The thickening of the fog told me that the day was passing.

It passed. The houses on the opposite side of the square vanished in a vaporous, yellow haze, and their lighted windows were like rows of bloodshot eyes looking out of the blackness.

Except the young waiter and the chambermaid nobody visited me until a little before dinner time. Then the old actress came up, rather fantastically dressed (with a kind of laurel crown on her head), to say that the boarders were going to have a dance and wished me to join them. I excused myself on the ground of headache, and she said:

"Young women often suffer from it. It's a pity, though! Christmas night, too!"

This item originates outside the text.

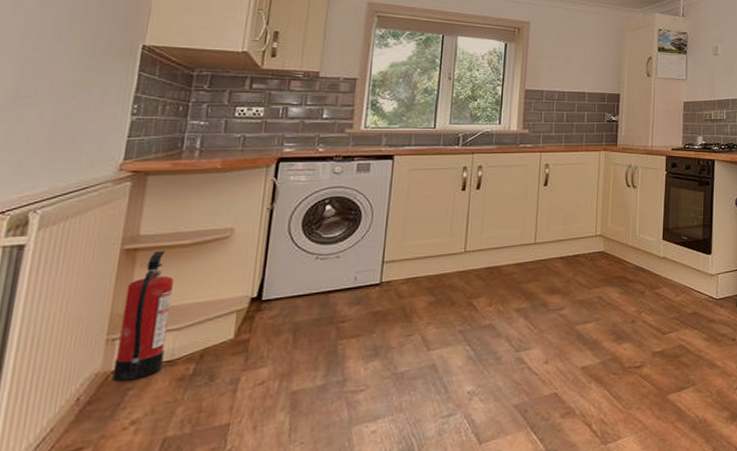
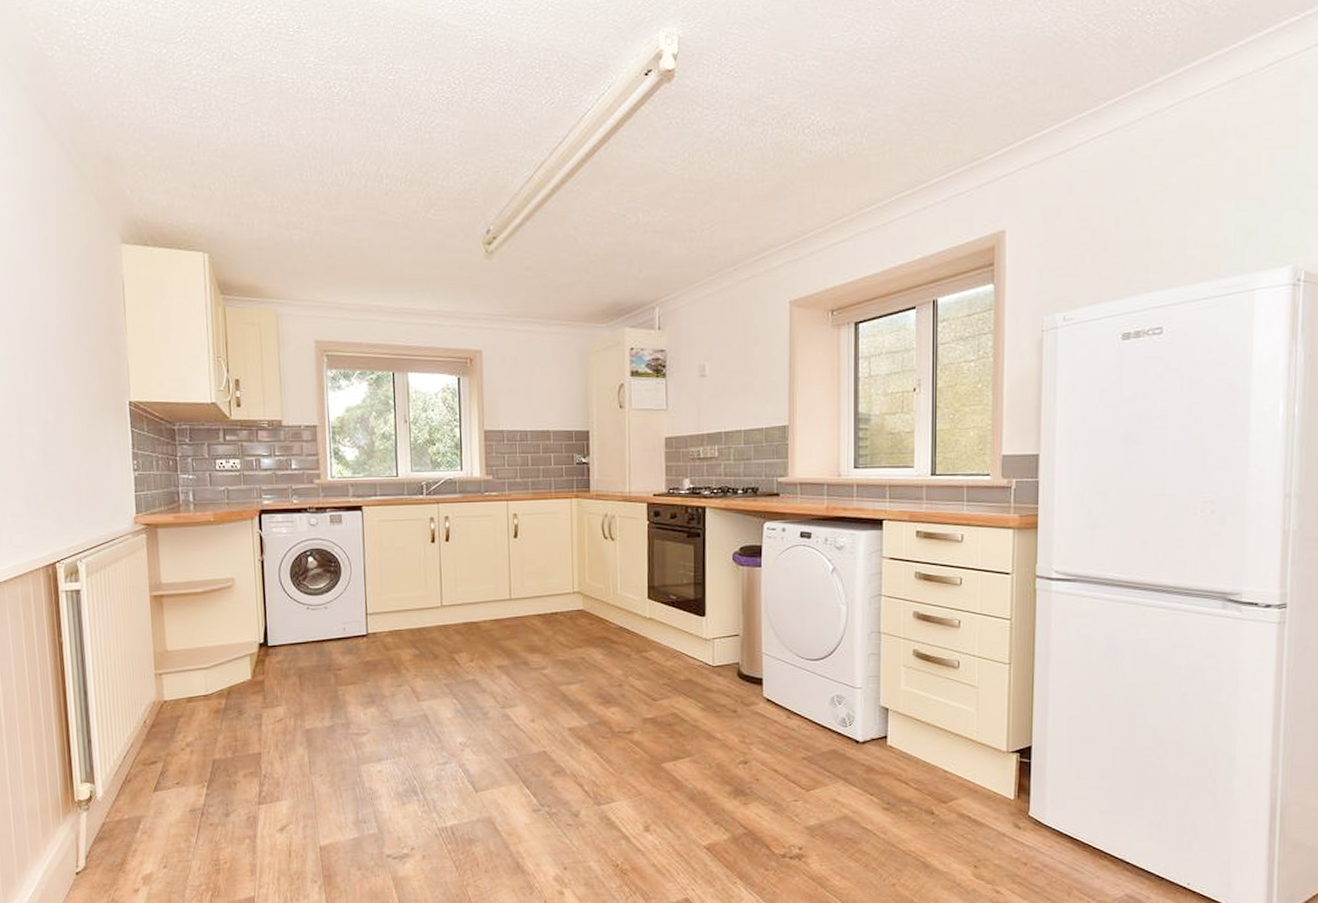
fire extinguisher: present [112,250,173,382] -> none [161,597,201,710]

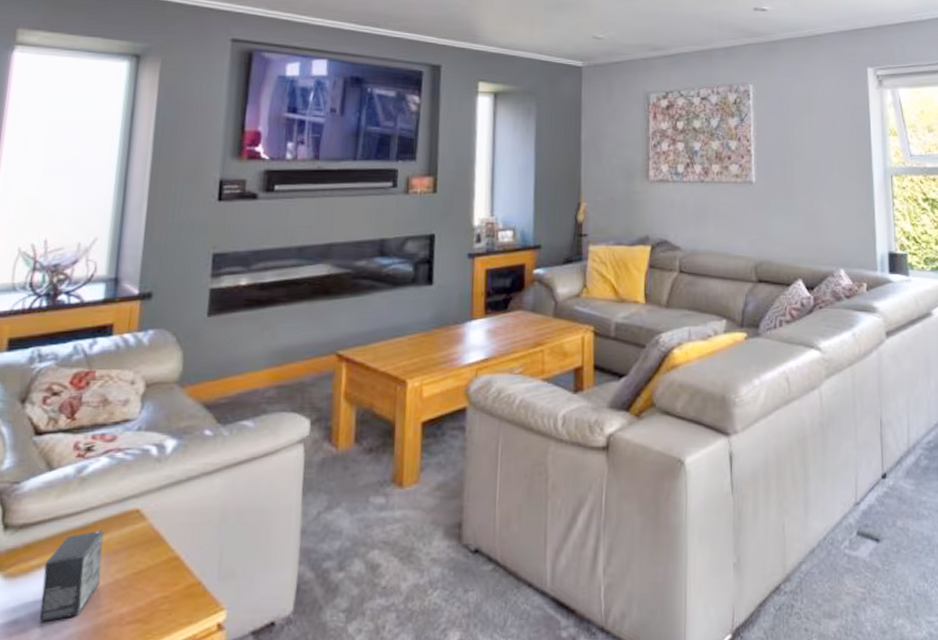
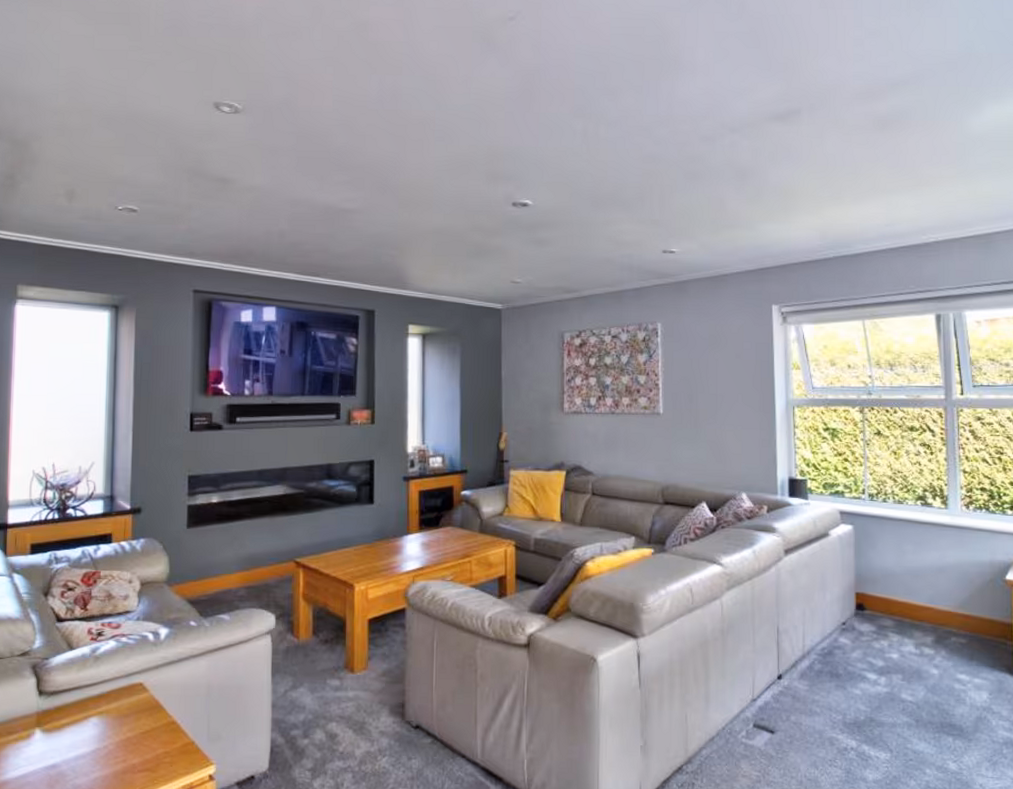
small box: present [39,529,104,622] -> none [71,697,116,767]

Not long after she had gone, I heard, through the frequent tooting of the taxis in the street, the sound of old-fashioned waltzes being played on the piano, and then a dull thudding noise on the floor below, mingled with laughter, which told me that the old boarders were dancing.

I dare say my head was becoming light. I had eaten nothing for nearly forty hours, and perhaps the great shock which chance had given me had brought me near to the blank shadowland which is death.

I remember that in some vague way there arose before me a desire to die. It was not to be suicide—my religion saved me from that—but death by exhaustion, by continuing to abstain from food, having no desire for it.

Martin was gone—what was there to live for? Had I not better die before my child came to life? And if I could go where Martin was I should be with him eternally.

Still I did not weep, but—whether audibly or only in the unconscious depths of my soul—more than once I cried to Martin by name.

"Martin! Martin! I am coming to you!"